■ Written problem ■
Please retype the listing below, starting at the line that contains "genus: Clepsis" and ending with the final line of the listing, with both of those lines included. Reproduce each line without any change.

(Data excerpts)
>>
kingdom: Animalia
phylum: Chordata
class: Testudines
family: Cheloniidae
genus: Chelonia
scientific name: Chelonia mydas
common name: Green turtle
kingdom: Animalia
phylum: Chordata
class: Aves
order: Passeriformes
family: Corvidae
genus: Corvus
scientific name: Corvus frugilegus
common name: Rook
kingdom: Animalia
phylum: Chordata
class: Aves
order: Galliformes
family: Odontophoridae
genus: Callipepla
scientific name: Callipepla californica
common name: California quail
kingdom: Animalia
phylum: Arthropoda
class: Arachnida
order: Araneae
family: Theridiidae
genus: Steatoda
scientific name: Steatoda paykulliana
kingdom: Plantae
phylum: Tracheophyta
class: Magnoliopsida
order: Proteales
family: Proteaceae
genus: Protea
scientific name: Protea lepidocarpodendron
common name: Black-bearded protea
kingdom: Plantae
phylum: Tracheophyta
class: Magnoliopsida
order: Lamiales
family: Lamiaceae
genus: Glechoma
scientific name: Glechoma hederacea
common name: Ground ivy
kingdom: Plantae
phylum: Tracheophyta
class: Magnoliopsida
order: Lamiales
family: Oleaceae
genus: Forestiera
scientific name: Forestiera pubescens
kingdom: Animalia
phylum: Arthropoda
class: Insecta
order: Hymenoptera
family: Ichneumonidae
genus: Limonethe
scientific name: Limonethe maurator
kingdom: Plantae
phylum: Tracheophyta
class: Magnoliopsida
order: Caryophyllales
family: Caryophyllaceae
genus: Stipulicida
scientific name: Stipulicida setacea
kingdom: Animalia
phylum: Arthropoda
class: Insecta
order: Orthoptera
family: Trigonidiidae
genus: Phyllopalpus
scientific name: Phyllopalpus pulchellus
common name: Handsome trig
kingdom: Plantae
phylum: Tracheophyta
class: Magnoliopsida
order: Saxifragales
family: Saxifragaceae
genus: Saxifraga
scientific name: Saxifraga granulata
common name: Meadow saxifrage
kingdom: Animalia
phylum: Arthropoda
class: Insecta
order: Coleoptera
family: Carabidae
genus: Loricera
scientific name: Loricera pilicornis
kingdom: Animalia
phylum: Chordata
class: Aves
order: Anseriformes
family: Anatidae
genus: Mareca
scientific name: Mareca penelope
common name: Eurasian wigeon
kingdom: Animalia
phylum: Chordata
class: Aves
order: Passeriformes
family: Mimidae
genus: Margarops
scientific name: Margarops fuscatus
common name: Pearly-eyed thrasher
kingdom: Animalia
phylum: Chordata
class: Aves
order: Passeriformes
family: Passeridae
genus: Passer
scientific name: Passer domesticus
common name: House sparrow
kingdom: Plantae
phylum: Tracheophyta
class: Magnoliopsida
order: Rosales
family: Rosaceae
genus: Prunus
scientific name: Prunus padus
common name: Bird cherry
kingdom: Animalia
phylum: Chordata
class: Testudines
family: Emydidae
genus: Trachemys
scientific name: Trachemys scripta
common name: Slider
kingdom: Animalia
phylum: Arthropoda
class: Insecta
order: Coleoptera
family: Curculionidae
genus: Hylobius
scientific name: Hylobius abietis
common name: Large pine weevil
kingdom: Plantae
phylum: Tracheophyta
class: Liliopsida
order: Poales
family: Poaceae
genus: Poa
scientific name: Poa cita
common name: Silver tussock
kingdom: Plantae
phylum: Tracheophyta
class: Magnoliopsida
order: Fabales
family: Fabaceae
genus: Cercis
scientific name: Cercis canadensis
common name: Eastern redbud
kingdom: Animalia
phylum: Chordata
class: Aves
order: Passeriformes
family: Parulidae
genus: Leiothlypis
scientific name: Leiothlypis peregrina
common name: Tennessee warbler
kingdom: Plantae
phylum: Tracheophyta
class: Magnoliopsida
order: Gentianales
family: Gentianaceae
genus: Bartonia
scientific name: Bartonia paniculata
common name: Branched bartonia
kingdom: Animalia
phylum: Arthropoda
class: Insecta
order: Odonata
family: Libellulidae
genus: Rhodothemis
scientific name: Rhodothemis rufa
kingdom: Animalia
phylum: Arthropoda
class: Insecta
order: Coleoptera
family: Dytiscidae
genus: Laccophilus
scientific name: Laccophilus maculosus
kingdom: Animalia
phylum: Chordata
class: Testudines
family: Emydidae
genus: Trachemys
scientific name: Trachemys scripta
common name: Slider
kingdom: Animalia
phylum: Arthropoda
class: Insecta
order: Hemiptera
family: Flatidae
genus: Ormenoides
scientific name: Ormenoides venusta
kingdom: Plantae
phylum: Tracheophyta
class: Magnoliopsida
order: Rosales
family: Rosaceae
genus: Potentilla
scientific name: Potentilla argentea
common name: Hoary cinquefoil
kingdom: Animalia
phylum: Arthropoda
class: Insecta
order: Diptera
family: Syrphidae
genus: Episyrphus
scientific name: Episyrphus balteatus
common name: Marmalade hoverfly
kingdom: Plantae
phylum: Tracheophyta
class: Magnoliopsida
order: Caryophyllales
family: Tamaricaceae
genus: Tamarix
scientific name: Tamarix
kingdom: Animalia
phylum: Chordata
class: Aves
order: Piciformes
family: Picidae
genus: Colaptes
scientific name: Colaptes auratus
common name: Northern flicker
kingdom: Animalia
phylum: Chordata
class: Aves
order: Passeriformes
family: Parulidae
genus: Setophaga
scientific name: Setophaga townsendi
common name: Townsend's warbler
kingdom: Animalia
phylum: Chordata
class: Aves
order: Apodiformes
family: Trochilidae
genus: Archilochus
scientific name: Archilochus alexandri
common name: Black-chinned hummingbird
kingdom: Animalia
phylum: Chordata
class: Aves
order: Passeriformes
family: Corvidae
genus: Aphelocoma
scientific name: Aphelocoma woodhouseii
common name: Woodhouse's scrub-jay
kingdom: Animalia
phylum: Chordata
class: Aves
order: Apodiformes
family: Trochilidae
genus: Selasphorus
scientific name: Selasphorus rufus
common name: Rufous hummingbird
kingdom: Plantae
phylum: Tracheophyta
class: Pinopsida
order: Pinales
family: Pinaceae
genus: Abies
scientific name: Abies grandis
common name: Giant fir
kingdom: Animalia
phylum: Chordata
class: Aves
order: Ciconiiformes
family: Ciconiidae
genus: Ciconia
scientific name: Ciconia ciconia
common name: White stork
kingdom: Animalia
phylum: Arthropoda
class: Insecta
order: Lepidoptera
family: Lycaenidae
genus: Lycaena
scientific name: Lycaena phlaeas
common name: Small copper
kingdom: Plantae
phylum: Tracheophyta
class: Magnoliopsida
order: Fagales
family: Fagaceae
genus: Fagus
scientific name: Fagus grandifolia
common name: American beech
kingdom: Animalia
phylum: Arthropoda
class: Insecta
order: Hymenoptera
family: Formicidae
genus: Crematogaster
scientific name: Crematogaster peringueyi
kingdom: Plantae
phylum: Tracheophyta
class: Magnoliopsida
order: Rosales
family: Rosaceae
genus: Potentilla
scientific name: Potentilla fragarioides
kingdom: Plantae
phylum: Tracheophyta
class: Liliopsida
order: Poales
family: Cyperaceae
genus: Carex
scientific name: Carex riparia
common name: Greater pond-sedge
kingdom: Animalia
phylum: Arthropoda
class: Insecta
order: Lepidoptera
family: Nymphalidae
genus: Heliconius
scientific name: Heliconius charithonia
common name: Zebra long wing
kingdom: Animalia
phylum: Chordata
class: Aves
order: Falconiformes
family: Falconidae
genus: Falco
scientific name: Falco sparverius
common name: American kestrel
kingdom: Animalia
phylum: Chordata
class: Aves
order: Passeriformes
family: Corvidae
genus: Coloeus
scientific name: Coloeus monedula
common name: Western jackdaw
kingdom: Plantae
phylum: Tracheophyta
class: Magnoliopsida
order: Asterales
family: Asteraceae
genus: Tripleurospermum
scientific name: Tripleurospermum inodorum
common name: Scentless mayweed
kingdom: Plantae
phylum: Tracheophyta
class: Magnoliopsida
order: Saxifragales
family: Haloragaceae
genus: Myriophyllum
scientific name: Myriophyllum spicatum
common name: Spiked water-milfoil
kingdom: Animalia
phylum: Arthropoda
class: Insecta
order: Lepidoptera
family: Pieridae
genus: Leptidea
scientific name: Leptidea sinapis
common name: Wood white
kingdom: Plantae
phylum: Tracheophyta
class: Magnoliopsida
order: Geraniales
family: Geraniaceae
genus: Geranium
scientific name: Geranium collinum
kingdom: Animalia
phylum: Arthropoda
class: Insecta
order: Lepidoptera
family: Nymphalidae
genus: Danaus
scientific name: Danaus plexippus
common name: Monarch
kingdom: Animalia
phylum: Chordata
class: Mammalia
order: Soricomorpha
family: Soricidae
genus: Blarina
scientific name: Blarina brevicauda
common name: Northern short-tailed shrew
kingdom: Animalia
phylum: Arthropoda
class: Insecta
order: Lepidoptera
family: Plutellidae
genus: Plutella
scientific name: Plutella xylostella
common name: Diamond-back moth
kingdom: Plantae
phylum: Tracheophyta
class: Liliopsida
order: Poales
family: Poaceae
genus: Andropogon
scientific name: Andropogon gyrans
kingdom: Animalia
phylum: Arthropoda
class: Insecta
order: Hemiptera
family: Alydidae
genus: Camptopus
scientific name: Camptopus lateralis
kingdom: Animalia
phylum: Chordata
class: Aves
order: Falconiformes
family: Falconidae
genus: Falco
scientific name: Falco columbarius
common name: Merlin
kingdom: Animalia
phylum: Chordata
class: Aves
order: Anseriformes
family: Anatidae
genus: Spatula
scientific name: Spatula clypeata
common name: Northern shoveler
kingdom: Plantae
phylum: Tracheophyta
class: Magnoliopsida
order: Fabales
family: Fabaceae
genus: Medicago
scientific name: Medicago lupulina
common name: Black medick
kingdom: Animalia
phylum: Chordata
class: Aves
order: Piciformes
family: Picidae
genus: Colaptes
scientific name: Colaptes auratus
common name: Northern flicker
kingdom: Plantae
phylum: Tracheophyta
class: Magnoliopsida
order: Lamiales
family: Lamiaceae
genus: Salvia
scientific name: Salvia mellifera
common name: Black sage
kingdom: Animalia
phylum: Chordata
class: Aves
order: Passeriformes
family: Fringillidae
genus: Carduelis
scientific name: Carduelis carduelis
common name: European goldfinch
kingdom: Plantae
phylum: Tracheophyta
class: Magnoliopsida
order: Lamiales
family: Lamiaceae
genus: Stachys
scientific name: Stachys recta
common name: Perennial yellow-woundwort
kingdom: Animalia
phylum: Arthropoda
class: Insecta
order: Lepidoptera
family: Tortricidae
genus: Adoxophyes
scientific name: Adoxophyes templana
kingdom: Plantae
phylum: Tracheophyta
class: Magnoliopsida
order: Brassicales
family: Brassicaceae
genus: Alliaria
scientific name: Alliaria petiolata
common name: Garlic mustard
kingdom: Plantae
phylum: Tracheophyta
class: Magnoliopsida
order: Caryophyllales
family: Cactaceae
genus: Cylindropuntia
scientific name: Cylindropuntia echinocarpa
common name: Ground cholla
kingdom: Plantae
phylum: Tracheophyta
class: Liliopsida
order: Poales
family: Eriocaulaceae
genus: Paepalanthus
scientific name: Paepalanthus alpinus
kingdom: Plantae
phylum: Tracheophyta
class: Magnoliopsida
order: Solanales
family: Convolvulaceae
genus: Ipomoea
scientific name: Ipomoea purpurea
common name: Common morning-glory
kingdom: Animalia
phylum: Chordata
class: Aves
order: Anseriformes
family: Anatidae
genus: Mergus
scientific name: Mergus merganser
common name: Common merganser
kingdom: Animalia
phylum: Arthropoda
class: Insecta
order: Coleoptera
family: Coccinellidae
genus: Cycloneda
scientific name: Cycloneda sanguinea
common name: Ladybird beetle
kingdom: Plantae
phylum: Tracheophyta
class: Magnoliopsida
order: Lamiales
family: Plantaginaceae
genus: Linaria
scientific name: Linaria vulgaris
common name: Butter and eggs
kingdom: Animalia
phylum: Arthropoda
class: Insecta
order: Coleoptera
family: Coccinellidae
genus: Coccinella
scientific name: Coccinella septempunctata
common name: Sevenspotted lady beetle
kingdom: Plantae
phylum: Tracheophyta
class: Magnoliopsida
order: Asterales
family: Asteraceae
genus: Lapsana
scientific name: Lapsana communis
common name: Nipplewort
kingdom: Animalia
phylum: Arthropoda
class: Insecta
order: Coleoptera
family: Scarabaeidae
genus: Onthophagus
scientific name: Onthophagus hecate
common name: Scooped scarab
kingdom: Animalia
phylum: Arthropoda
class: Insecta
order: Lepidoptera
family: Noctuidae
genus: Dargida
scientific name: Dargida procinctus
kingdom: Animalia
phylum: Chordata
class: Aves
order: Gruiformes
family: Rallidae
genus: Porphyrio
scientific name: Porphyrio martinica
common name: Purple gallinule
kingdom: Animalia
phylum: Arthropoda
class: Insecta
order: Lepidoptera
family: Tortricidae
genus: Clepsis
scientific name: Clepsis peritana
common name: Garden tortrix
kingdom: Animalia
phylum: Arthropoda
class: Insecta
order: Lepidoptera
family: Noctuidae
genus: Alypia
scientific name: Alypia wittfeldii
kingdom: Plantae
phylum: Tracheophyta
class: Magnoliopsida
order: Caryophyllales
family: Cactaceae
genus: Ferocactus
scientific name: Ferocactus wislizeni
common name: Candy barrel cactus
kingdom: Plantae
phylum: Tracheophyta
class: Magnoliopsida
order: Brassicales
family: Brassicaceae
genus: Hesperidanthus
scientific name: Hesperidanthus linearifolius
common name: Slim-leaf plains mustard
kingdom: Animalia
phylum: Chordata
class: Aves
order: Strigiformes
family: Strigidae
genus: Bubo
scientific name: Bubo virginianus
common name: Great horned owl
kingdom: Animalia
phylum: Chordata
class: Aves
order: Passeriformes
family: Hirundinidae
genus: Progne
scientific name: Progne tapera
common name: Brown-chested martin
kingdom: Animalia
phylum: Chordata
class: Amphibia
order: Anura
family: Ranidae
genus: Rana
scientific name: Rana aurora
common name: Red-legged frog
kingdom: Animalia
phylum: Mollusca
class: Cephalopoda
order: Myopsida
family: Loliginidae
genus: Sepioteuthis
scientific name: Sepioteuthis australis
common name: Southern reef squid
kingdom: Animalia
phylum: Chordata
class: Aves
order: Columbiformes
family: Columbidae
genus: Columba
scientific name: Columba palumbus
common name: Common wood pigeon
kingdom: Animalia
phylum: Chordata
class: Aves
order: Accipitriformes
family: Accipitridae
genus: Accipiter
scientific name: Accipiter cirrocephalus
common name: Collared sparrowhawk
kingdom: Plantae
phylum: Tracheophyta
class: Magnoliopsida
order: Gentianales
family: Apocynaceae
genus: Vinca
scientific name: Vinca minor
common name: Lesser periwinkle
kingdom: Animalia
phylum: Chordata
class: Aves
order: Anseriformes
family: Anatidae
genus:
<<
■ Result ■
genus: Clepsis
scientific name: Clepsis peritana
common name: Garden tortrix
kingdom: Animalia
phylum: Arthropoda
class: Insecta
order: Lepidoptera
family: Noctuidae
genus: Alypia
scientific name: Alypia wittfeldii
kingdom: Plantae
phylum: Tracheophyta
class: Magnoliopsida
order: Caryophyllales
family: Cactaceae
genus: Ferocactus
scientific name: Ferocactus wislizeni
common name: Candy barrel cactus
kingdom: Plantae
phylum: Tracheophyta
class: Magnoliopsida
order: Brassicales
family: Brassicaceae
genus: Hesperidanthus
scientific name: Hesperidanthus linearifolius
common name: Slim-leaf plains mustard
kingdom: Animalia
phylum: Chordata
class: Aves
order: Strigiformes
family: Strigidae
genus: Bubo
scientific name: Bubo virginianus
common name: Great horned owl
kingdom: Animalia
phylum: Chordata
class: Aves
order: Passeriformes
family: Hirundinidae
genus: Progne
scientific name: Progne tapera
common name: Brown-chested martin
kingdom: Animalia
phylum: Chordata
class: Amphibia
order: Anura
family: Ranidae
genus: Rana
scientific name: Rana aurora
common name: Red-legged frog
kingdom: Animalia
phylum: Mollusca
class: Cephalopoda
order: Myopsida
family: Loliginidae
genus: Sepioteuthis
scientific name: Sepioteuthis australis
common name: Southern reef squid
kingdom: Animalia
phylum: Chordata
class: Aves
order: Columbiformes
family: Columbidae
genus: Columba
scientific name: Columba palumbus
common name: Common wood pigeon
kingdom: Animalia
phylum: Chordata
class: Aves
order: Accipitriformes
family: Accipitridae
genus: Accipiter
scientific name: Accipiter cirrocephalus
common name: Collared sparrowhawk
kingdom: Plantae
phylum: Tracheophyta
class: Magnoliopsida
order: Gentianales
family: Apocynaceae
genus: Vinca
scientific name: Vinca minor
common name: Lesser periwinkle
kingdom: Animalia
phylum: Chordata
class: Aves
order: Anseriformes
family: Anatidae
genus:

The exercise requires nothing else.